RDC/ Politique : Constitution, désormais champ de bataille de la majorité

Par Guillaume Belemo
La République démocratique du Congo, la question d’une éventuelle révision de la Constitution suscite un débat politique intense. Ce sujet, autrefois abordé avec prudence, se retrouve aujourd’hui au centre des discussions tant au sein de la majorité que de l’opposition.
Plusieurs partis politiques, notamment l’Alliance des Forces Démocratiques du Congo (AFDC-A), l’Union pour la Démocratie et le Progrès Social (UDPS), l’Alliance pour le Changement (AVC) et le Convention pour la République et la Démocratie (CRD), affichent des positions divergentes sur la question.

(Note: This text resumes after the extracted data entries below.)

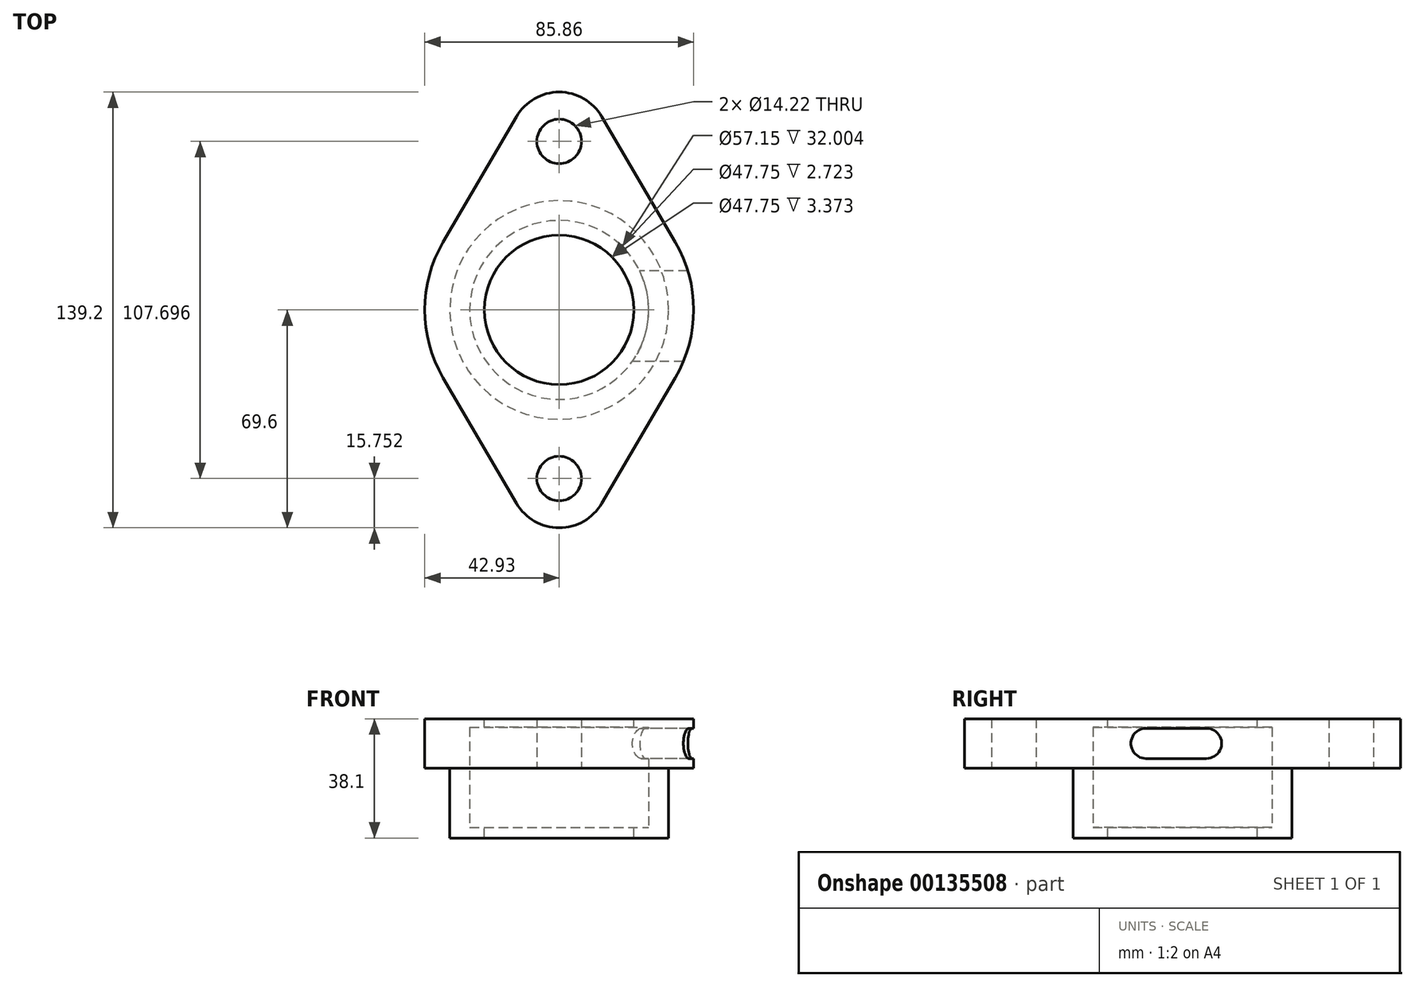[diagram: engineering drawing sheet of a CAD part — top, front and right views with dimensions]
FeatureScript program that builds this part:
annotation { "Feature Type Name" : "Feature", "Feature Type Description" : "" }
export const myFeature = defineFeature(function(context is Context, id is Id, definition is map)
    precondition{}
    {
        {
            var Q0;
            Q0=qCreatedBy(makeId("Top.planeOp"),FACE);
            var sketch = newSketch(context, id + "F0", { "sketchPlane" : qUnion([Q0])});
            skArc(sketch, "E0", {"start": v(10.06, -41.73) * mm, "mid": v(42.93, 0) * mm, "end": v(10.06, 41.73) * mm});
            skCircle(sketch, "E1", {"center": v(0, 53.85) * mm, "radius": 7.11 * mm});
            skCircle(sketch, "E2", {"center": v(0, -53.85) * mm, "radius": 7.11 * mm});
            skArc(sketch, "E3", {"start": v(10.06, 41.73) * mm, "mid": v(0, 69.6) * mm, "end": v(-10.06, 41.73) * mm});
            skArc(sketch, "E4", {"start": v(-10.06, -41.73) * mm, "mid": v(0, -69.6) * mm, "end": v(10.06, -41.73) * mm});
            skLineSegment(sketch, "E5", {"start": v(-13.6, 61.8) * mm, "end": v(-37.06, 21.67) * mm});
            skLineSegment(sketch, "E6", {"start": v(-13.6, -61.8) * mm, "end": v(-37.06, -21.67) * mm});
            skLineSegment(sketch, "E7", {"start": v(13.6, 61.8) * mm, "end": v(37.06, 21.67) * mm});
            skLineSegment(sketch, "E8", {"start": v(13.6, -61.8) * mm, "end": v(37.06, -21.67) * mm});
            skArc(sketch, "E9.trimOffspring", {"start": v(-10.06, 41.73) * mm, "mid": v(-42.93, 0) * mm, "end": v(-10.06, -41.73) * mm});
            skSolve(sketch);
        }
        {
            var Q0;
            Q0 = qSketchRegion(id + "F0", true);
            extrude(context, id + "F1", {"entities" : qUnion([Q0]), "depth" : 15.75 * mm});
        }
        {
            var Q0;
            Q0=makeQuery(id+"F1.opExtrude","CAP_FACE",FACE,{"disambiguationData":[OSD([sQuery(id+"F0.wireOp",EDGE,"E0"),sQuery(id+"F0.wireOp",EDGE,"E1"),sQuery(id+"F0.wireOp",EDGE,"E2"),sQuery(id+"F0.wireOp",EDGE,"E3"),sQuery(id+"F0.wireOp",EDGE,"E4"),sQuery(id+"F0.wireOp",EDGE,"E5"),sQuery(id+"F0.wireOp",EDGE,"E6"),sQuery(id+"F0.wireOp",EDGE,"E7"),sQuery(id+"F0.wireOp",EDGE,"E8"),sQuery(id+"F0.wireOp",EDGE,"E9.trimOffspring")])],"isStart":true});
            var sketch = newSketch(context, id + "F2", { "sketchPlane" : qUnion([Q0])});
            skCircle(sketch, "E10", {"center": v(0, 0) * mm, "radius": 34.92 * mm});
            skSolve(sketch);
        }
        {
            var Q0;
            Q0 = qSketchRegion(id + "F2", true);
            extrude(context, id + "F3", {"entities" : qUnion([Q0]), "operationType" : NewBodyOperationType.ADD, "depth" : 22.35 * mm});
        }
        {
            var Q0;
            Q0=makeQuery(id+"F1.opExtrude","CAP_FACE",FACE,{"disambiguationData":[OSD([sQuery(id+"F0.wireOp",EDGE,"E0"),sQuery(id+"F0.wireOp",EDGE,"E1"),sQuery(id+"F0.wireOp",EDGE,"E2"),sQuery(id+"F0.wireOp",EDGE,"E3"),sQuery(id+"F0.wireOp",EDGE,"E4"),sQuery(id+"F0.wireOp",EDGE,"E5"),sQuery(id+"F0.wireOp",EDGE,"E6"),sQuery(id+"F0.wireOp",EDGE,"E7"),sQuery(id+"F0.wireOp",EDGE,"E8"),sQuery(id+"F0.wireOp",EDGE,"E9.trimOffspring")])],"isStart":false});
            var sketch = newSketch(context, id + "F4", { "sketchPlane" : qUnion([Q0])});
            skCircle(sketch, "E11", {"center": v(0, 0) * mm, "radius": 23.88 * mm});
            skSolve(sketch);
        }
        {
            var Q0;
            Q0 = qSketchRegion(id + "F4", true);
            extrude(context, id + "F5", {"entities" : qUnion([Q0]), "operationType" : NewBodyOperationType.REMOVE, "endBound" : BoundingType.THROUGH_ALL, "oppositeDirection" : true, "depth" : 35.05 * mm});
        }
        {
            var Q0;
            Q0=qCreatedBy(makeId("Right.planeOp"),FACE);
            var sketch = newSketch(context, id + "F6", { "sketchPlane" : qUnion([Q0])});
            skPoint(sketch, "E12.middle", {"position": v(0, 0) * mm});
            skLineSegment(sketch, "E13", {"start": v(0, 13.02) * mm, "end": v(0, -18.98) * mm});
            skLineSegment(sketch, "E14", {"start": v(0, -18.98) * mm, "end": v(28.58, -18.98) * mm});
            skLineSegment(sketch, "E15", {"start": v(28.58, -18.98) * mm, "end": v(28.58, 13.02) * mm});
            skLineSegment(sketch, "E16", {"start": v(28.58, 13.02) * mm, "end": v(0, 13.02) * mm});
            skLineSegment(sketch, "E17", {"start": v(0, 43.7) * mm, "end": v(0, -32.18) * mm, "construction": true});
            skSolve(sketch);
        }
        {
            var Q0;
            Q0 = qSketchRegion(id + "F6", true);
            var Q1;
            Q1=sQuery(id+"F6.wireOp",EDGE,"E17");
            revolve(context, id + "F7", {"operationType" : NewBodyOperationType.REMOVE, "entities" : qUnion([Q0]), "axis" : qUnion([Q1]), "revolveType" : RevolveType.FULL, "oppositeDirection" : true});
        }
        {
            var Q0;
            Q0=qCreatedBy(makeId("Right.planeOp"),FACE);
            var sketch = newSketch(context, id + "F8", { "sketchPlane" : qUnion([Q0])});
            skCircle(sketch, "E18", {"center": v(7.68, 7.87) * mm, "radius": 4.83 * mm});
            skCircle(sketch, "E19", {"center": v(-11.63, 7.87) * mm, "radius": 4.83 * mm});
            skLineSegment(sketch, "E20", {"start": v(-11.63, 12.7) * mm, "end": v(7.68, 12.7) * mm});
            skLineSegment(sketch, "E21", {"start": v(-11.63, 3.05) * mm, "end": v(7.68, 3.05) * mm});
            skSolve(sketch);
        }
        {
            var Q0;
            Q0 = qSketchRegion(id + "F8", true);
            extrude(context, id + "F9", {"entities" : qUnion([Q0]), "operationType" : NewBodyOperationType.REMOVE, "endBound" : BoundingType.THROUGH_ALL, "depth" : 110.33 * mm});
        }
    });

Au centre de cette controverse se trouve notamment Modeste Bahati Lukwebo, deuxième vice-président du Sénat et membre influent de la majorité présidentielle. Ce dernier a exprimé une position ferme contre toute modification de la loi fondamentale sans consensus national. Selon lui, toucher à la Constitution sans un large accord politique pourrait fragiliser les institutions et provoquer de nouvelles tensions au sein de la classe politique.
De son côté, l’UDPS, par la voix de son secrétaire général Augustin Kabuya, estime que la Constitution n’est pas un texte intangible et qu’elle peut être révisée si les circonstances politiques et sociales l’exigent.
Cette déclaration a suscité diverses réactions dans l’opinion publique et au sein même de la majorité.
Dans le même contexte, d’autres personnalités politiques comme Seth Kikuni et Christian Mwando Nsimba ont également exprimé leurs préoccupations face à cette éventuelle réforme. Ils estiment qu’une telle initiative pourrait détourner l’attention des véritables priorités nationales, notamment les questions sécuritaires et le développement économique du pays.
Plusieurs observateurs considèrent que le débat autour de la Constitution risque d’accentuer les fractures politiques déjà visibles. Certains craignent même une crise institutionnelle si les discussions ne sont pas menées dans un esprit de dialogue et de responsabilité.
Ainsi, la Constitution apparaît aujourd’hui comme un véritable champ de bataille politique. Entre ceux qui plaident pour sa révision et ceux qui défendent son intangibilité, le débat reste ouvert et continue d’alimenter la scène politique congolaise.
Les prochains mois pourraient être déterminants pour l’évolution de cette question, qui touche directement à l’avenir institutionnel de la République démocratique du Congo.